**EXERCISE TASKS**
(A) In the comment thread, swap "concert" for "show" and write out the passage starting at "How much time" and ending at "city girl attitude…LOL.".
(B) Turn the comment-thread paragraph that begins "I use Instacart" into a short bulleted list that keeps its main facts.

Have you been to the beach yet?
How much time you have left on your trip?
Ya may recall I went to Miama a couple of months ago for the Janet Jackson concert. I didn’t get much time to do the true touristy thing, since I was not alone and was primarily there for the concert.
I guess I want to revisit and do the touristy stuff, but then again…IDK that I want to…
Have fun, and enjoy the beach!
ruemara
I’m NY raised. I miss the way how people talking in different accents and languages makes this ambient music, so you won’t see me understanding it either.
khead
I don’t get it either. Also, you are right about Maryland crabs even though it was a bad year due to immigration issues and the PA floods.
lamh36
Oh, and I’m a city girl (WHO DAT BABY). I’m not some big clubber/nightlife/city girl fun type though. But when I have spent time in a place that’s “country”, I do get that city girl attitude…LOL.
The Midnight Lurker
To Cole: Party on, brother! The blog is fine!
To Jackals: Psst! Does anybody else smell smoke?
Kineslaw
As someone who has lived in Miami Beach, I totally get it. I always say living in Miami is better in theory than in practice, and I LOVE living in cities. Just choosing a Publix to go to is a game of trade-offs. And it is the worse place for good, reasonably priced restaurants I’ve ever been.
But the weather, beach and car-light, bike heavy existence will probably pull me back at some point.
West of the Rockies
Open thread, so I will just confess here that I find Steve Kornacki and his constant gesticulation wearying.
magurakurin
Roughly 60% of the world speaks at least two languages fluently. Only 40% is monolingual. Speaking multiple languages is normal, it’s the monolinguals who are odd. Maybe they are jealous and their inadequacy makes them act out. who knows? more likely they are just garden variety assholes.
Mary G
I use Instacart, where you click on things at the grocery store and someone shops for you and brings it all to your house. It’s like Uber, ridiculously underpriced – my delivery fee today was $3.99. I give the actual driver/shopper 20%, which is a lot, but I don’t like taking advantage of people. The tip is optional and they suggest some tiny amount, but I raise it. It’s great, because they go to a range of stores and I pick Stater Brothers, whose prices are lower and who pay their employees what their union negotiates. I was using Pavillions, which is wicked expensive. We had Amazon Fresh for a month or two, but they pulled out of our area.

**SOURCE MATERIAL**

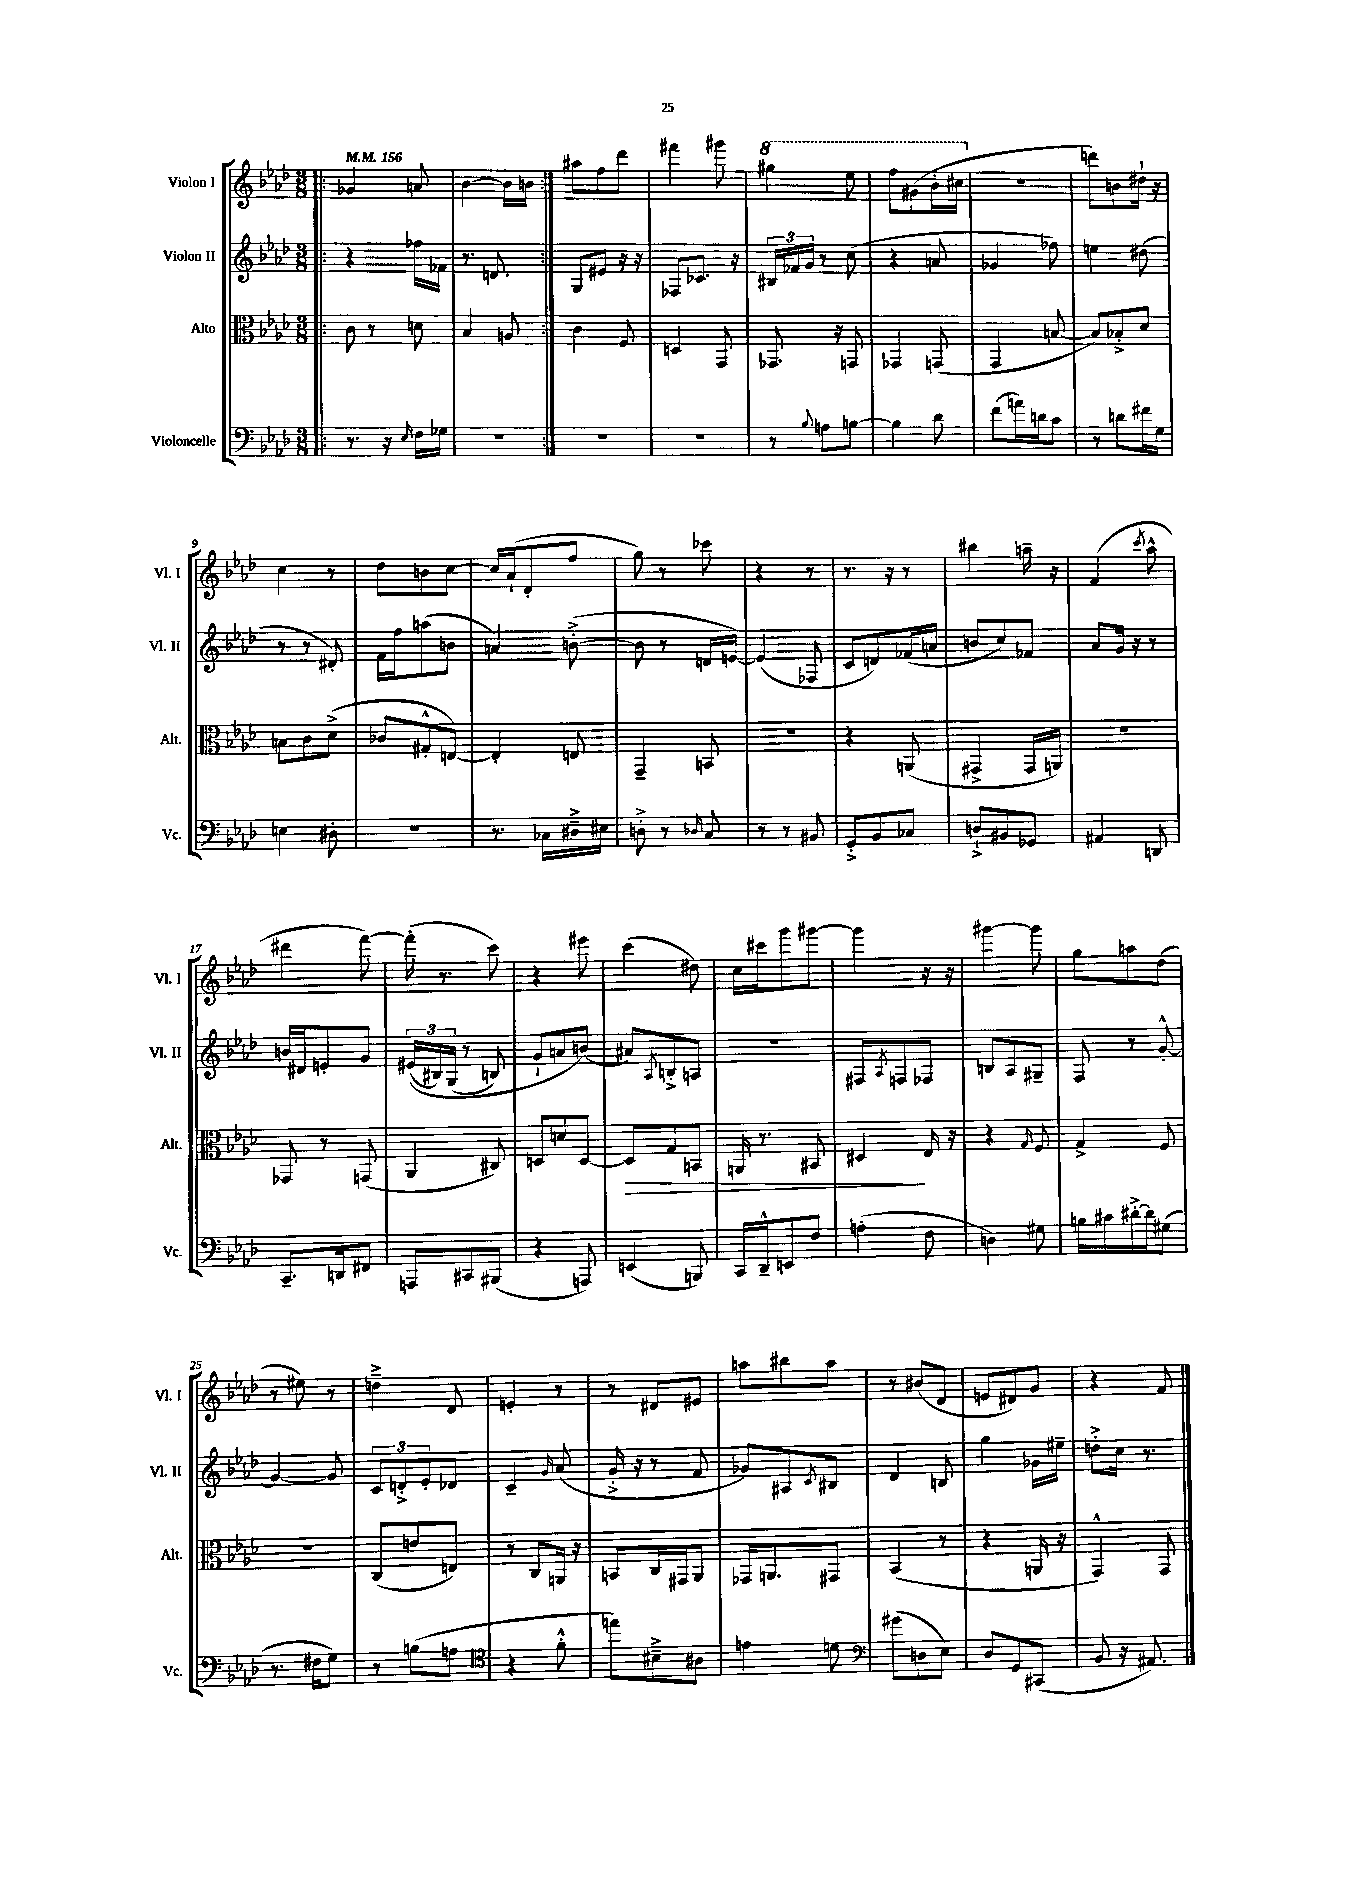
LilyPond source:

**WORKED SOLUTIONS**
(A)
How much time you have left on your trip?
Ya may recall I went to Miama a couple of months ago for the Janet Jackson show. I didn’t get much time to do the true touristy thing, since I was not alone and was primarily there for the show.
I guess I want to revisit and do the touristy stuff, but then again…IDK that I want to…
Have fun, and enjoy the beach!
ruemara
I’m NY raised. I miss the way how people talking in different accents and languages makes this ambient music, so you won’t see me understanding it either.
khead
I don’t get it either. Also, you are right about Maryland crabs even though it was a bad year due to immigration issues and the PA floods.
lamh36
Oh, and I’m a city girl (WHO DAT BABY). I’m not some big clubber/nightlife/city girl fun type though. But when I have spent time in a place that’s “country”, I do get that city girl attitude…LOL.

(B)
- I use Instacart. I click on items at the grocery store, and someone shops for them and brings them to my house.
- Like Uber, it is ridiculously underpriced. Today's delivery fee was $3.99.
- The tip is optional and the suggested amount is tiny. I raise it to 20% for the driver/shopper so I don't take advantage of people.
- I pick Stater Brothers, which has lower prices and pays employees what their union negotiates.
- I used to use Pavillions, which is wicked expensive.
- We had Amazon Fresh for a month or two, but it pulled out of our area.